The first volley of return fire from the Cyclone puts a smile on my face; it’s the resounding boom of artillery cannons, designed for solid long-range damage, but considerably less effective when your target is orbiting so close you can read the registration codes painted on the hull. The Ferox’s shields barely move.
In only a few seconds, the ship goes up in a very satisfying burst of hot metal, and Ty marks his first-ever PvP kill (unlikely he’ll ever catch up with Bre, thanks to her time in OUCH, but it still feels good). My big Ferox is unable to lock the pilot’s pod before he warps off, but we loot the wreck (and the sleepers he killed) and examine the remains, trying to figure out what such a senior pilot was doing in such a terribly fit ship. It could almost have been some kind of bait ship, designed to survive until the pilot’s friends show up to help out, but that sort of thing only works if you have friends, and this guy clearly did not. We just can’t figure it out.

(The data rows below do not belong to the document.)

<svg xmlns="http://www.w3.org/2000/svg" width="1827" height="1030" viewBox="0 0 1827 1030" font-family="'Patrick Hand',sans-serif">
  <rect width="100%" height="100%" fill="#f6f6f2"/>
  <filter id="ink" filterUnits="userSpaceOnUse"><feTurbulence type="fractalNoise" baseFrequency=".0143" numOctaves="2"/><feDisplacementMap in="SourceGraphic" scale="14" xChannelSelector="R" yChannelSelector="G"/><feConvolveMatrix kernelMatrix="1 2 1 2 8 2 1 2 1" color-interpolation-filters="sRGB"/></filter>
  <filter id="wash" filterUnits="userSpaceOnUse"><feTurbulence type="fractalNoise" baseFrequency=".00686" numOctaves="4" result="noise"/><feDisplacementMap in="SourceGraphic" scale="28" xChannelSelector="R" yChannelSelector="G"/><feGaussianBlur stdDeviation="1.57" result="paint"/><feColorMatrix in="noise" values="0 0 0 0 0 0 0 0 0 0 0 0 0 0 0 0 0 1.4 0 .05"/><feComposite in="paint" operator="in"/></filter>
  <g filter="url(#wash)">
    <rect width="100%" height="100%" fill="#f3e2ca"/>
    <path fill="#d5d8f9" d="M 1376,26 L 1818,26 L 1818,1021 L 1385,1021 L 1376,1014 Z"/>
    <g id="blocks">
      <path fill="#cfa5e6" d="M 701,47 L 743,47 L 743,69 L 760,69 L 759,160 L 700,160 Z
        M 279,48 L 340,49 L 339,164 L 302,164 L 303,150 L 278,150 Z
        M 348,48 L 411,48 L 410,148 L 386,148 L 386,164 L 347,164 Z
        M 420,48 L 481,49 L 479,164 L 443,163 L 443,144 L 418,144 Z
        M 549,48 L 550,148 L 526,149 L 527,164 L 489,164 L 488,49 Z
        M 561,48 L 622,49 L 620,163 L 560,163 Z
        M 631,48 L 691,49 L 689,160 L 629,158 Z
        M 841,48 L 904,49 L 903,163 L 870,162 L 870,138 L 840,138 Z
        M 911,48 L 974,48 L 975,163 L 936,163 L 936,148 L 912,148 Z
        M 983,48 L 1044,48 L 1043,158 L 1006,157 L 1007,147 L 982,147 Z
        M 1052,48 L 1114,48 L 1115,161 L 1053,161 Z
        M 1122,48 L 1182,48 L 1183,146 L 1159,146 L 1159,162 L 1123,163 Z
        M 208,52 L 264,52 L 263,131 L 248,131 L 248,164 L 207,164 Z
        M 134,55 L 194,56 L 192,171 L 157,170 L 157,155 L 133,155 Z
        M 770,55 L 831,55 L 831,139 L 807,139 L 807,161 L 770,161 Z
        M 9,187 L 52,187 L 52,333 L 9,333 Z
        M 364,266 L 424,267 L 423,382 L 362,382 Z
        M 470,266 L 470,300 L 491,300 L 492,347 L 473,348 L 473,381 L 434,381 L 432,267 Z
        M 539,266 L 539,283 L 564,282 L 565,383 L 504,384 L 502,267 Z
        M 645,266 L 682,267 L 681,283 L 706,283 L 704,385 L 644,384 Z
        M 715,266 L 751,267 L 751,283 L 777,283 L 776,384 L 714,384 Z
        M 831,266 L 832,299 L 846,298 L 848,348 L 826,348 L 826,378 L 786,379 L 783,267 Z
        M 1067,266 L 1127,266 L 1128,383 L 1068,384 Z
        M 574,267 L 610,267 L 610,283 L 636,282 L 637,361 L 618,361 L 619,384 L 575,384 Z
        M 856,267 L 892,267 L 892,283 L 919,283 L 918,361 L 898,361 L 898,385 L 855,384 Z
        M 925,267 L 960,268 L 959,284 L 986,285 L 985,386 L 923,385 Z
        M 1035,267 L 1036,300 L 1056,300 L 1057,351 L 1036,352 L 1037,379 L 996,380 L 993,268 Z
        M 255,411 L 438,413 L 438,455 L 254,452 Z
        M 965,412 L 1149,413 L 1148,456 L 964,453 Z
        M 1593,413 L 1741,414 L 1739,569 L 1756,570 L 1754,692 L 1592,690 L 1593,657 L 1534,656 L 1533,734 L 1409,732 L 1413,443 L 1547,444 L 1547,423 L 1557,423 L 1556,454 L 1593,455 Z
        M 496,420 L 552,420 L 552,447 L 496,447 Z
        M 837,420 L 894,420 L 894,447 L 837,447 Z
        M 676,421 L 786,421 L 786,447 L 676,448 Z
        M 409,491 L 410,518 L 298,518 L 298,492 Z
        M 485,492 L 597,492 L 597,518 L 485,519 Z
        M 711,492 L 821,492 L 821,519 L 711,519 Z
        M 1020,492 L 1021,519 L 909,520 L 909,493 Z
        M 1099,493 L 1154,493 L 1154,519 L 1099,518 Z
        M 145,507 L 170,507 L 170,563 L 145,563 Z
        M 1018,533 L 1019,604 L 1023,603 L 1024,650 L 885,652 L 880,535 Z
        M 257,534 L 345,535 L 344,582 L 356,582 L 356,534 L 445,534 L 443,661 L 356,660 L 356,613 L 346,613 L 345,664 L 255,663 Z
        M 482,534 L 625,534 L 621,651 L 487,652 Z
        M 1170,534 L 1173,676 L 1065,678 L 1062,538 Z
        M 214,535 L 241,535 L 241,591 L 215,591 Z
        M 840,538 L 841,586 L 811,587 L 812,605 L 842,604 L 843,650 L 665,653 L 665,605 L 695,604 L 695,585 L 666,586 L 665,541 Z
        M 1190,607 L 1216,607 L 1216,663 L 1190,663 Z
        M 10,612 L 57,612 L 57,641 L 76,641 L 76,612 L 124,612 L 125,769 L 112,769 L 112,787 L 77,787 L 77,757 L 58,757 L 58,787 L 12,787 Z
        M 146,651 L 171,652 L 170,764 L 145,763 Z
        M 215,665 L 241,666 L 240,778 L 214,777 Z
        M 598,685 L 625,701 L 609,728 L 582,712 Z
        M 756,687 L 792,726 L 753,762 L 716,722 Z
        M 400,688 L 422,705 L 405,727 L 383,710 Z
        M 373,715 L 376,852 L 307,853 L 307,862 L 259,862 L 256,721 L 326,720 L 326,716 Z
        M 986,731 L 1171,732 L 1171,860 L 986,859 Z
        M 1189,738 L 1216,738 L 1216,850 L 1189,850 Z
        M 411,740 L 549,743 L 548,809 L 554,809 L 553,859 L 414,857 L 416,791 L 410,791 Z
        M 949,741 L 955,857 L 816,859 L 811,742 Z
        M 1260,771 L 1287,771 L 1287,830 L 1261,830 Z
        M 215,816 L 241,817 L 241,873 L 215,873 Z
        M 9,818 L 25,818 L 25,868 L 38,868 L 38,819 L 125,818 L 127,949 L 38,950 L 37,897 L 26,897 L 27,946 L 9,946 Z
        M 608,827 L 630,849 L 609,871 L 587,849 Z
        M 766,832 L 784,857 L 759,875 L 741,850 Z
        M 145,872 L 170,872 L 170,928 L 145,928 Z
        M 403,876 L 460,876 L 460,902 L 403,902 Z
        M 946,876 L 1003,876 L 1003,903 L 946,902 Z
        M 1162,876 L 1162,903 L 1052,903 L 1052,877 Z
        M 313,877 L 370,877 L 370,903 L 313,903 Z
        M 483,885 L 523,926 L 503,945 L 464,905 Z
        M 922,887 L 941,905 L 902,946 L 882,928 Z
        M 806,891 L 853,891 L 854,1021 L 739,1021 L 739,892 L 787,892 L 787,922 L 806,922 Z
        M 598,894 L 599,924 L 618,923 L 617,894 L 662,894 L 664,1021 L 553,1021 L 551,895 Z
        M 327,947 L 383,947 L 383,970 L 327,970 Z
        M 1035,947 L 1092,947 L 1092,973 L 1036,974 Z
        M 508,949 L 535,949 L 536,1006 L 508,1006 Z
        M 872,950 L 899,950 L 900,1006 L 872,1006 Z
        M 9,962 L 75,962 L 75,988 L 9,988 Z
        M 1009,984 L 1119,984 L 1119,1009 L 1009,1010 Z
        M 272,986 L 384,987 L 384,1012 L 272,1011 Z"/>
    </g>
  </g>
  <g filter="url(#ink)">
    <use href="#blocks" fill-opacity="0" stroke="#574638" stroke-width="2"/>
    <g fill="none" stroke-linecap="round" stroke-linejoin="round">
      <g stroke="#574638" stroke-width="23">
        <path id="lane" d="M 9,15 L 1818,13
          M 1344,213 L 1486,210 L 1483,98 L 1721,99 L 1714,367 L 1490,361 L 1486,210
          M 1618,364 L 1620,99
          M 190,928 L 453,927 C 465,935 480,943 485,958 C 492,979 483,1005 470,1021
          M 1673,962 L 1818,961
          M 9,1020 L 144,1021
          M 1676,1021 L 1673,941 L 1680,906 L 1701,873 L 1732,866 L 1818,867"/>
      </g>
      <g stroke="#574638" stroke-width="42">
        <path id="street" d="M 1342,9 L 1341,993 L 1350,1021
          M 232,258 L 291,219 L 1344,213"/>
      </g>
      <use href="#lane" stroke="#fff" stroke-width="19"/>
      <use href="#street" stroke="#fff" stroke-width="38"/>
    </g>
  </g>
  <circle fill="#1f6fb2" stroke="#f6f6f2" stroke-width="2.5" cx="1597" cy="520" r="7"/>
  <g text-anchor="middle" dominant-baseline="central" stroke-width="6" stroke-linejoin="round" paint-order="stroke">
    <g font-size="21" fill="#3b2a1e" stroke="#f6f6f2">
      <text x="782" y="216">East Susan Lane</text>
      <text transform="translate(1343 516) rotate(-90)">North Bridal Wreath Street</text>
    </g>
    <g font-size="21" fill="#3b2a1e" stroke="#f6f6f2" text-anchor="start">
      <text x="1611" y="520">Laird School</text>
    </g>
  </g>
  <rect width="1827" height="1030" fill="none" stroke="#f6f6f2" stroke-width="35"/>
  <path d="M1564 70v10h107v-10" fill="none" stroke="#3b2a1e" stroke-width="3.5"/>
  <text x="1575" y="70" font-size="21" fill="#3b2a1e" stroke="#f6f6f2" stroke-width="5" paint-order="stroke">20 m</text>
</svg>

But that’s a mystery for another night. Gor logs out after our successful system defense, and a few minutes later the through-traffic from the Class5 travelers picks up again. I poke around in a scanning boat, noting that the traffic remains threateningly high pretty much throughout our constellation; I don’t like my own survival odds for either Sleeper shooting or hunting more-careful pilots, traveling in packs, so I log out within the safety of the tower shields and call it a night.